Marex is a classic Bull Market stock (a firm whose fortunes rise when markets of all types are doing well), building a global market-infrastructure platform that provides liquidity, clearing, execution, hedging and data analytics across energy, metals, agriculture, fixed income, foreign exchange and financial derivatives to more than 60 exchanges globally. (Half of the business is in the Americas, but half is international.) The firm’s clearing and brokerage services make up about 80% of its pre-tax profit, and these areas tend to lead to higher-margin, recurring revenue; market-making and hedging solutions make up the rest. Indeed, a big draw here is the firm’s global reach and the fact that it operates in so many areas, both of which aren’t easily replicated. Not surprisingly, Marex has been gaining share from existing clients (cross-selling to new services, etc.)—indeed, while total clients lifted by 19% last year, the firm’s largest cohort grew 36%, while the revenue per client metric of that larger group boomed 83%. Combined with the aforementioned recurring-type businesses, margins are headed higher (20.7% pre-tax profit margins last, with management targeting “mid-20%s” within three to five years), taking earnings along with it, with some bolt-on M&A (six buyouts last year) also helping the cause. The numbers are fantastic: Sales and earnings growth are both accelerating (increased volatility in recent months helped with activity, while interest income is a contributor, so fewer rate cuts is helping), and while growth is likely to slow in the coming quarters, Wall Street sees earnings up 30% for 2026 as a whole, with the top brass looking for mid-teens long-term expansion in the bottom line. Obviously, the overall investing environment will be key, but Marex looks like a winner given the positive big-picture tidings in the market. Indeed, after a big base-building effort, MRX broke out on the upside on huge volume in March and April, with a May rest likely setting the stage for higher prices ahead.

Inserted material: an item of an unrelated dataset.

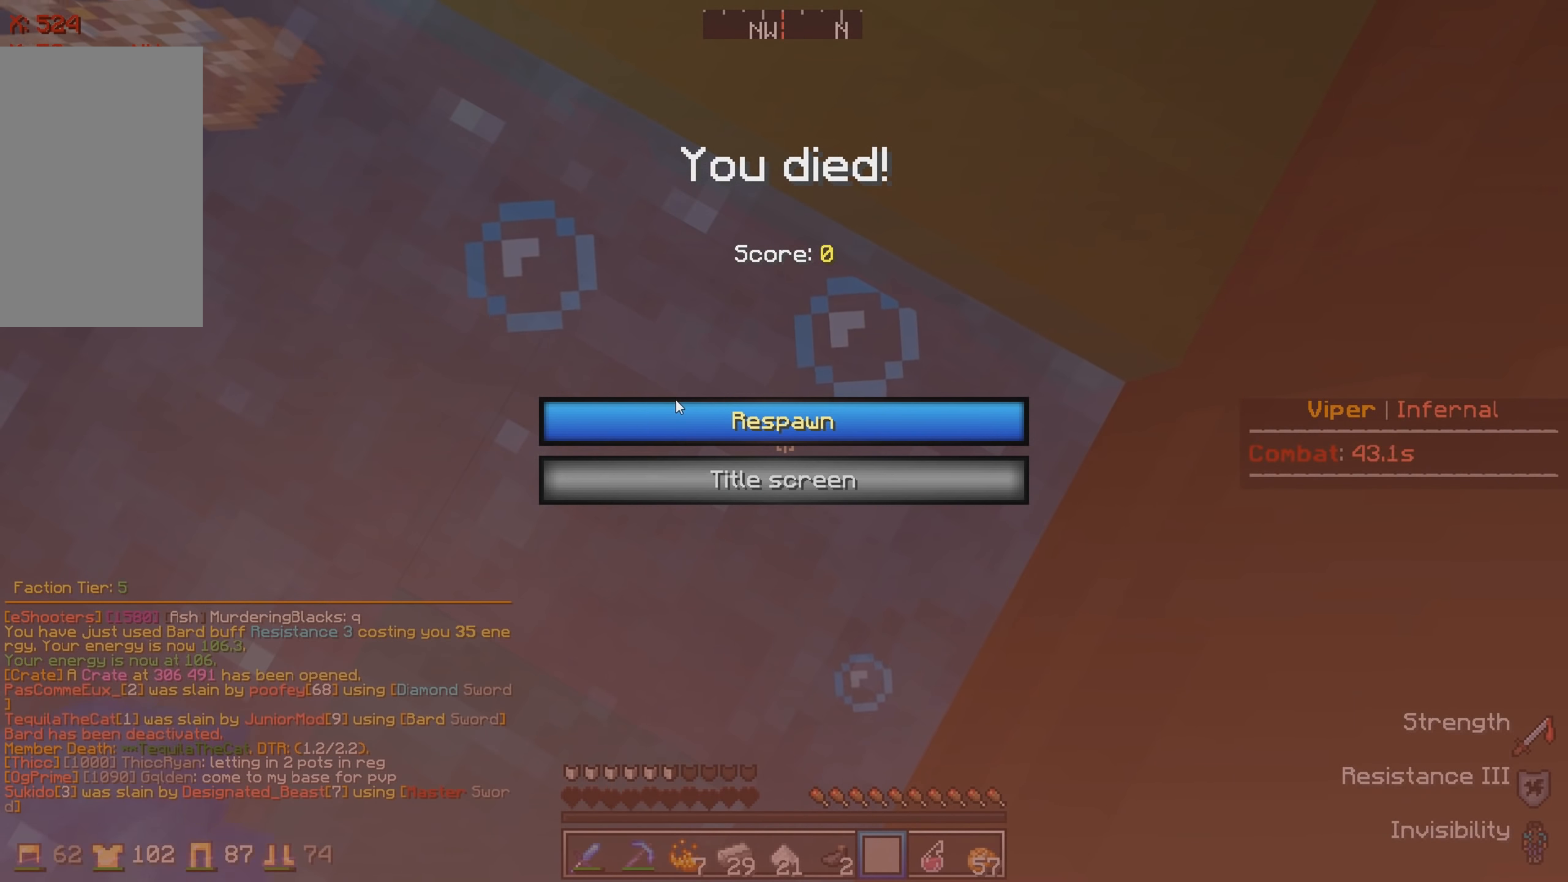
{"keys": [], "events": []}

Travere Therapeutics (TVTX)

It’s not running away on the upside at this point, but we’re seeing a few biotech names out there that are set up nicely after a few months of base-building and have big sales and earnings outlooks thanks to some new, innovative drugs. Travere is a smaller name (market cap of $3.8 billion) but it has a huge success on its hands: Dubbed Filspari, its drug uses a unique approach (targets two receptors to reduce protein buildup and does not target the immune system) to target certain kidney diseases that, if not treated, can progress to end-stage renal disease (kidney failure) and require dialysis or a transplant. Taken orally once a day, the drug has shown great results (including possibly delaying the need for dialysis or transplant by four-plus years) when treating IaGN (full approval in September 2024), a chronic kidney disease caused by a build-up of antibody deposits; there is competition in the space from Novartis and others, but Falspari is the only one that doesn’t specifically target the immune system. Sales for this indication were $103 million in Q4, up 108%, but the top brass thinks this is a $1 billion-plus opportunity down the road. But the real excitement concerns FSGS, which is when the kidney filtering units are scarred; there are more than 4,000 people on the kidney transplant wait list due to FSGS, with 33,000 kids and adults currently experiencing some form of kidney failure. After some uncertainty, Filspari got approval just a few weeks ago, the first FDA-approved treatment for this indication and a big improvement over just waiting for a transplant or staying on dialysis for months—and analysts think it could be a big seller, with $2 billion-plus annual sales potential within a few years. The near-term question is how fast Travere can ramp Filspari in the new indication, but timing aside, it’s a very good bet that the company is going to get a lot bigger going forward: Wall Street sees sales up 40% or so both this year and next, with earnings taking off soon (the bottom line was in the black in Q4, but might step back with initial new launch costs). As for the stock, it had a nice run into February before a wild selloff as the FDA said it needed more time to review the FSGS indication—but shares did hold long-term support and then gapped back to where they were after the official approval. It’s a bit on the small side, but we think the recent strength should lead to upside follow-through.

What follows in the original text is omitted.